» Metin alıntısı:
OLAN BİTEN

OLAN

  1. Gün: Doktor henüz 9 aylık bebeğin burnunu serum ile yıkamamı önerdi. İşlem şöyle oluyor, küçük bir enjektöre serumu çekiyorsunuz, iğnesini çıkarak enjektör ile burnuna hızla zerk ediyorsunuz. Basınç ile burnu açılarak genizden sıvı akıyor. Bebek ağlıyor, çırpınıyor, sizdeki duygu üzüntü, düşünce “canını yakıyorum, işkence ediyorum”
  2. Gün: Bebek, dün yaşananlardan sonra bir daha burnuna hiçbir şekilde dokundurmuyor. Su ile oynamayı çok sevse de lavabonun önüne geldiğimizde başını diğer tarafa çevirerek ağlamaya başlıyor. Ben de burnuna dokunmadım, akan burnunu silmedim bile. Doktor ise tavsiyesini ısrarla sürdürüyor. “Burnunu ne kadar çok yıkarsan o kadar hızlı azalır semptomlar, çocuğuna güven”
  3. Gün: Kucağımdan yere yatırdığımda mızırdanmaya başlıyor, elimde enjektörü gördüğünde kıyametler kopuyor. Doktorun ısrarına saygı duymakla birlikte kafam karışık. Kafamın karışmış olması benim ile ilgili, onun çektiği çileyi azaltmıyor. Ben kaçındıkça o burnu tıkalı olduğu için beslenemiyor, uykuya dalamıyor, nefes alamadığında çığlık atarak uyanıyor. Bu şefkat bir işe yaramadı. Duygum üzüntü ve çaresizlik, düşüncem “burnunu temizlemeyerek zarar veriyorsun”

» İstenen görevler:
(1) Bebeğin burnunun yıkanmasını anlatan metne göre bebek kaç aylıktır?
(2) Bebeğin burnunun yıkanmasını anlatan metni son cümlesinin ardından sürdürün.
Kayıtlar başka bir kaynaktan alınmıştır.

» Sağlanan kayıtlar:
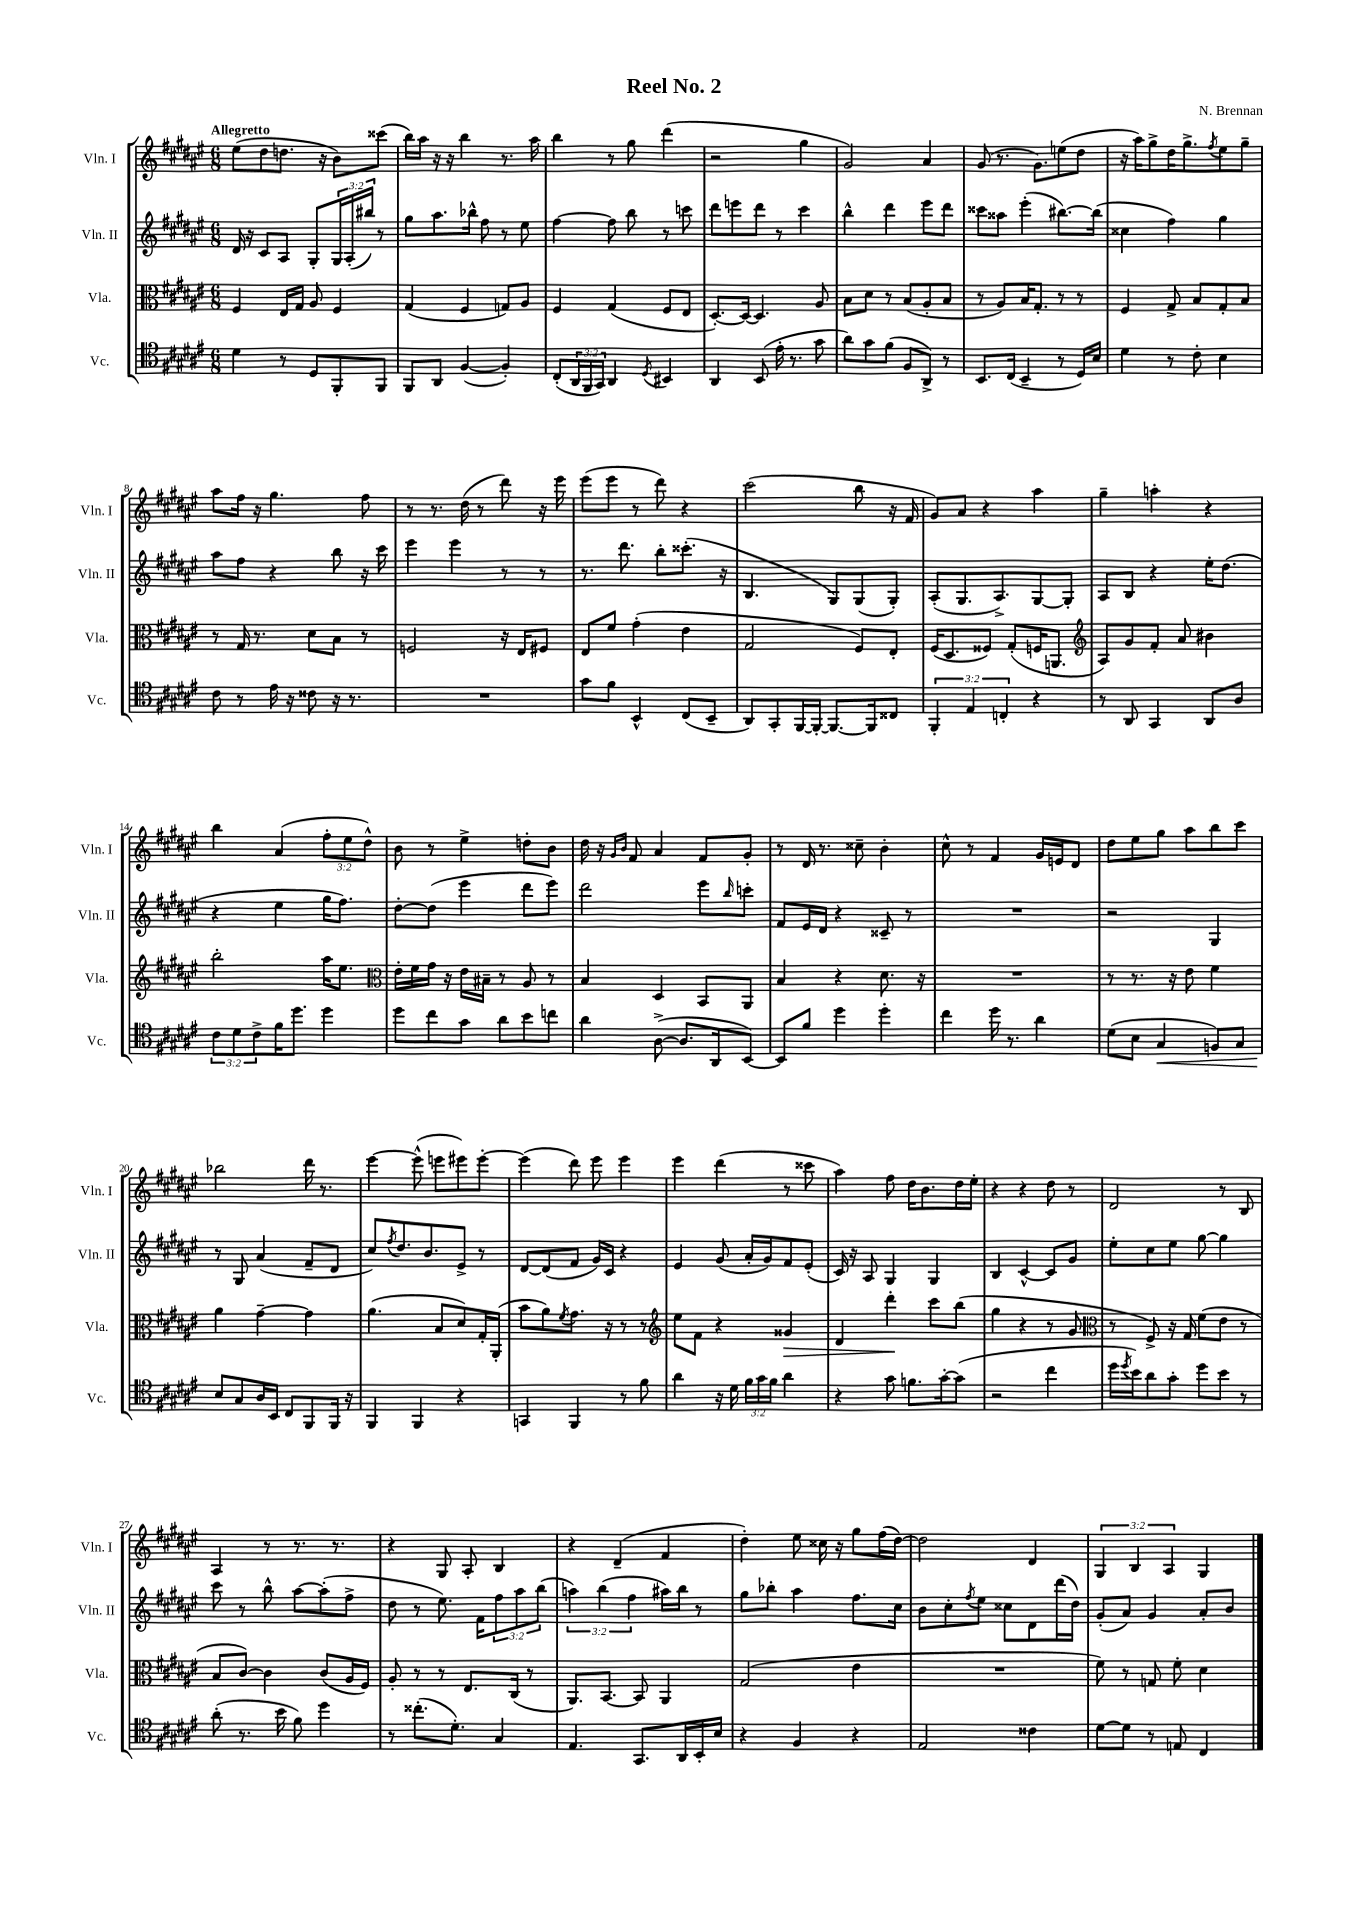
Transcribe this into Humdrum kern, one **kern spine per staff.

**kern	**kern	**kern	**kern
*staff4	*staff3	*staff2	*staff1
*clefC4	*clefC3	*clefG2	*clefG2
*k[f#c#g#d#a#e#]	*k[f#c#g#d#a#e#]	*k[f#c#g#d#a#e#]	*k[f#c#g#d#a#e#]
*M6/8	*M6/8	*M6/8	*M6/8
4d#\	4F#/	16d#/	(8ee#\L
.	.	16r	.
.	.	8c#/L	8dd#\
8r	16E#/LL	8A#/J	8.dd\J
.	16G#/JJ	.	.
8D#/L	8A#/	8G#'/L	.
.	.	.	16r
8FF#'/	4F#/	24G#/L	8b\L)
.	.	(24A#'/	.
.	.	24bb#/JJ)	.
8FF#/J	.	8r	(8ccc##\J
=	=	=	=
8FF#/L	(4G#/	8gg#\L	16bb\LL)
.	.	.	16aa#\JJ
8AA#/J	.	8.aa#\	16r
.	.	.	16r
([4F#/	4F#/	.	4bb\
.	.	16bb-^^\Jk	.
.	.	8ff#\	.
4F#'/])	8G/L)	8r	8.r
.	8A#/J	8ee#\	.
.	.	.	16aa#\
=	=	=	=
(8C#'/L	4F#/	[4ff#\	4bb\
24AA#/L	.	.	.
24FF#/	.	.	.
24GG#/JJ)	.	.	.
4AA#/	(4G#/	8ff#\]	8r
.	.	8bb\	8gg#\
8qD#/	.	.	.
4BB#/	8F#/L	8r	(4ddd#\
.	8E#/J	8ccc\	.
=	=	=	=
4AA#/	[8.D#'/L)	8ddd#\L	2r
.	.	8eee\	.
.	16D#/_Jk	.	.
(8BB/	4.D#/]	8ddd#\J	.
16e#'\	.	8r	.
8.r	.	.	.
.	.	4ccc#\	4gg#\
8g#\	8A#/	.	.
=	=	=	=
8a#\L)	8B\L	4bb^^\	2g#/)
8g#\	8d#\J	.	.
(8f#\J	8r	4ddd#\	.
8F#/L	(8B/L	.	.
8AA#^/J)	8A#'/	8eee#\L	4a#/
8r	8B/J	8ddd#\J	.
=	=	=	=
8.BB/L	8r	8ccc##\L	(8g#/
.	8A#/L)	8aa##\J	8.r
(16C#/Jk	.	.	.
4BB~/	16B/K	(4eee#'\	.
.	8.G#'/J	.	8.g#\L)
8r	8r	[8.bb#\L)	(8ee\
16D#/LL)	8r	.	8dd#\J
16B/JJ	.	(16bb#\]Jk	.
=	=	=	=
4d#\	4F#/	4cc##\	16r
.	.	.	16aa#\LK)
.	.	.	8gg#^\
8r	8G#^/	4ff#\)	16dd#\K
.	.	.	8.gg#^\
8c#'\	8B/L	.	.
.	.	.	8qff#/
4B\	8G#'/	4gg#\	8ee#\
.	8B/J	.	8gg#~\J
=	=	=	=
8c#\	8r	8aa#\L	8aa#\L
8r	16G#/	8ff#\J	16ff#\Jk
.	8.r	.	16r
16e#\	.	4r	4.gg#\
16r	.	.	.
8c##\	8d#\L	.	.
16r	8B\J	8bb\	.
8.r	.	.	.
.	8r	16r	8ff#\
.	.	16ccc#\	.
=	=	=	=
2.r	2F/	4eee#\	8r
.	.	.	8.r
.	.	4eee#\	.
.	.	.	(16dd#\
.	.	.	8r
.	16r	8r	8ddd#\)
.	16E#/LK	.	.
.	8F#/J	8r	16r
.	.	.	16eee#\
=	=	=	=
8g#\L	8E#/L	8.r	(8eee#\L
8f#\J	8f#/J	.	8eee#\J
.	.	8.ddd#\	.
4BB^^/	(4g#'\	.	8r
.	.	8bb'\L	8ddd#\)
(8C#/L	4e#\	(8.ccc##'\J	4r
8BB~/J	.	.	.
.	.	16r	.
=	=	=	=
8AA#/L)	2G#/	4.B/	(2ccc#\
8GG#'/	.	.	.
[16FF#/L	.	.	.
16FF#'/_JJ	.	.	.
8.FF#/_L	.	8G#/L)	.
.	8F#/L)	(8G#/	8bb\
16FF#/]k	.	.	.
8C##/J	8E#'/J	8G#'/J)	16r
.	.	.	16f#/
=	=	=	=
6FF#'/	(16F#/LK	(8A#'/L	8g#/L)
.	8.D#/	.	.
.	.	8.G#/	8a#/J
6E#/	.	.	.
.	8F##/J)	.	4r
.	.	8.A#^/)	.
6C'/	.	.	.
.	(8G#'/L	.	.
4r	16F/K	[8G#/	4aa#\
.	8.AA/J	.	.
.	.	8G#'/]J	.
=	=	=	=
*	*clefG2	*	*
8r	8A#/L)	8A#/L	4gg#~\
8AA#/	8g#/	8B/J	.
4GG#/	8f#'/J	4r	4aa'\
.	8a#/	.	.
8AA#/L	4b#\	16ee#'\LK	4r
.	.	(8.dd#\J	.
8A#/J	.	.	.
=	=	=	=
12c#\L	2bb'\	4r	4bb\
12d#\	.	.	.
12c#^\	.	.	.
16f#\K	.	4ee#\	(4a#/
8.dd#\J	.	.	.
4dd#\	16aa#\LK	16gg#\LK	12ff#'\L
.	8.ee#\J	8.ff#\J)	.
.	.	.	12ee#\
.	.	.	12dd#^^\J)
=	=	=	=
*	*clefC3	*	*
8dd#\L	16e#'\LL	[8dd#'\L	8b\
.	16f#\	.	.
8cc#\	16g#\JJ	(8dd#\]J	8r
.	16r	.	.
8g#\J	16e#\LL	4eee#\	4ee#^\
.	16B#~\JJ	.	.
8a#\L	8r	.	.
8b\	8A#/	8ddd#\L	8dd'\L
8cc\J	8r	8eee#\J)	8b\J
=	=	=	=
4a#\	4B/	2ddd#\	16dd#\
.	.	.	16r
.	.	.	16qqg#/LL
.	.	.	16qqb/JJ
.	.	.	8f#/
([8A#^\	4D#/	.	4a#/
8.A#/]L	.	.	.
.	8BB/L	8eee#\L	8f#/L
16AA#/k	.	.	.
.	.	16qqbb/	.
[8BB/J)	8AA#/J	8ccc'\J	8g#'/J
=	=	=	=
8BB/]L	4B/	8f#/L	8r
8f#/J	.	16e#/L	16d#/
.	.	16d#/JJ	8.r
4dd#\	4r	4r	.
.	.	.	8cc##~\
4dd#'\	8.d#\	8c##~/	4b'\
.	.	8r	.
.	16r	.	.
=	=	=	=
4cc#\	2.r	2.r	8cc#^^\
.	.	.	8r
16dd#\	.	.	4f#/
8.r	.	.	.
4a#\	.	.	16g#/LL
.	.	.	16e/J
.	.	.	8d#/J
=	=	=	=
(8d#\L	8r	2r	8dd#\L
8B\J	8.r	.	8ee#\
4G#/	.	.	8gg#\J
.	16r	.	.
.	8e#\	.	8aa#\L
8F/L)	4f#\	4G#/	8bb\
8G#/J	.	.	8ccc#\J
=	=	=	=
8B/L	4a#\	8r	2bb-\
8G#/	.	8G#/	.
16A#/L	[4g#~\	(4a#/	.
16BB/JJ	.	.	.
8C#/L	.	.	.
8FF#/	4g#\]	8f#~/L	16ddd#\
.	.	.	8.r
16FF#/Jk	.	8d#/J	.
16r	.	.	.
=	=	=	=
4FF#/	(4.a#\	8cc#/L)	[4eee#\
.	.	8qff#/	.
.	.	8.dd#/	.
4FF#/	.	.	(8eee#^^\]
.	.	8.b/	.
.	8B/L	.	8eee\L
4r	8d#/)	8e#^/J	8eee#\)
.	16G#'/L	8r	[8eee#'\J
.	(16AA#'/JJ	.	.
=	=	=	=
4GG/	8b\L	[8d#/L	(4eee#\]
.	8a#\)	(8d#/]	.
.	8qf#/	.	.
4FF#/	8.g#\J	8f#/J	8ddd#\)
.	.	16g#/LL)	8eee#\
.	16r	16c#/JJ	.
8r	8r	4r	4eee#\
8f#\	8r	.	.
=	=	=	=
*	*clefG2	*	*
4a#\	8ee#\L	4e#/	4eee#\
.	8f#\J	.	.
16r	4r	(8g#/	(4ddd#\
16d#\	.	.	.
24f#\LL	.	16a#'/LL	.
24g#\	.	.	.
.	.	16g#/J)	.
24f#\JJ	.	.	.
4a#\	4g##/	8f#/	8r
.	.	(8e#'/J	8ccc##\
=	=	=	=
4r	4d#/	16c#/)	4aa#\)
.	.	16r	.
.	.	8A#/	.
8g#\	4ddd#'\	4G#/	8ff#\
8.f\L	.	.	16dd#\LK
.	.	.	8.b\
.	8ccc#\L	4G#/	.
[16g#'\k	.	.	.
(8g#\]J	(8bb\J	.	16dd#\L
.	.	.	16ee#'\JJ
=	=	=	=
2r	4gg#\	4B/	4r
.	4r	[4c#^^/	4r
4cc#\	8r	8c#/]L	8dd#\
.	8g#/	8g#/J	8r
=	=	=	=
*	*clefC3	*	*
16dd#\LL	8r	8ee#'\L	2d#/
8qdd#/	.	.	.
16b\J)	.	.	.
8a#\	8F#^/)	8cc#\	.
8g#'\J	16r	8ee#\J	.
.	16G#/	.	.
8dd#\L	(8f#\L	[8gg#\	.
8b\J	8e#\J	4gg#\]	8r
8r	8r	.	8B/
=	=	=	=
(8a#'\	8B/L	8ccc#\	4A#/
8.r	[8c#/J)	8r	.
.	4c#\]	8bb^^\	8r
16b\	.	.	.
8f#\)	.	[8aa#\L	8.r
4dd#\	(8c#/L	(8aa#'\]	.
.	.	.	8.r
.	16A#/L	8ff#^\J	.
.	16F#/JJ)	.	.
=	=	=	=
8r	8A#'/	8dd#\	4r
(8.cc##'\L	8r	8r	.
.	8r	8.ee#\)	8G#/
8.d#'\J)	.	.	.
.	8.E#/L	.	8A#'/
.	.	16f#\LK	.
4G#/	.	12ff#\	4B/
.	(16C#/Jk	.	.
.	.	12aa#\	.
.	8r	.	.
.	.	(12bb\J	.
=	=	=	=
4.E#/	8.AA#/L)	6aa\)	4r
.	.	(6bb\	.
.	[8.BB/J	.	.
.	.	.	(4d#~/
.	.	6ff#\	.
8.GG#/L	8BB/]	.	.
.	4AA#/	16aa#\LL)	4f#/
16AA#/L	.	16bb\JJ	.
16BB'/	.	8r	.
16B/JJ	.	.	.
=	=	=	=
4r	(2G#/	8gg#\L	4dd#'\)
.	.	8bb-'\J	.
4F#/	.	4aa#\	8ee#\
.	.	.	16cc##\
.	.	.	16r
4r	4e#\	8.ff#\L	8gg#\L
.	.	.	(16ff#\L
.	.	16cc#\Jk	[16dd#\JJ)
=	=	=	=
2E#/	2.r	8b\L	2dd#\]
.	.	8cc#'\	.
.	.	8qff#/	.
.	.	8ee#\J	.
.	.	8cc##\L	.
4c##\	.	8d#\	4d#/
.	.	(16ddd#\L	.
.	.	16dd#\JJ)	.
=	=	=	=
[8d#\L	8f#\)	(8g#'/L	6G#/
8d#\]J	8r	8a#/J)	.
.	.	.	6B/
8r	8G/	4g#/	.
.	.	.	6A#/
8E/	8f#'\	.	.
4C#/	4d#\	8a#'/L	4G#/
.	.	8b/J	.
==	==	==	==
*-	*-	*-	*-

» Cevap listesi:
(1) Bebek 9 aylıktır.

(2)
  4. Gün: Dünden beri kararlı bir şekilde yemeklerden ve uykudan önce burnunu serum ile yıkıyorum. Eskisi kadar ağlamıyor. Ağladığında çabuk sakinleşiyor. İştahı düzeldi. Uykusu daha uzun ve derin.
  5. Gün: Bu sabah yere yatırdığımda neşesini kaybetmedi. Elimde enjektörü gördüğünde kafasını sağa yatırıp gözlerini sıkı sıkı yumdu ve ona yapacağım şeyi bekledi. Serumu burnuna zerk ettim, ellerini çırptı, gülümseyerek gözlerini açtı ve neşesi kesintisiz devam etti. Uyum sağladı.

Bu uyum süreci benim de bebeğin de sınandığı bir deneyim oldu. Doktorun “çocuğuna güven” telkini durum ile ilgili duygu ve düşünceleri düzenlemeye ne de yardımcı oldu.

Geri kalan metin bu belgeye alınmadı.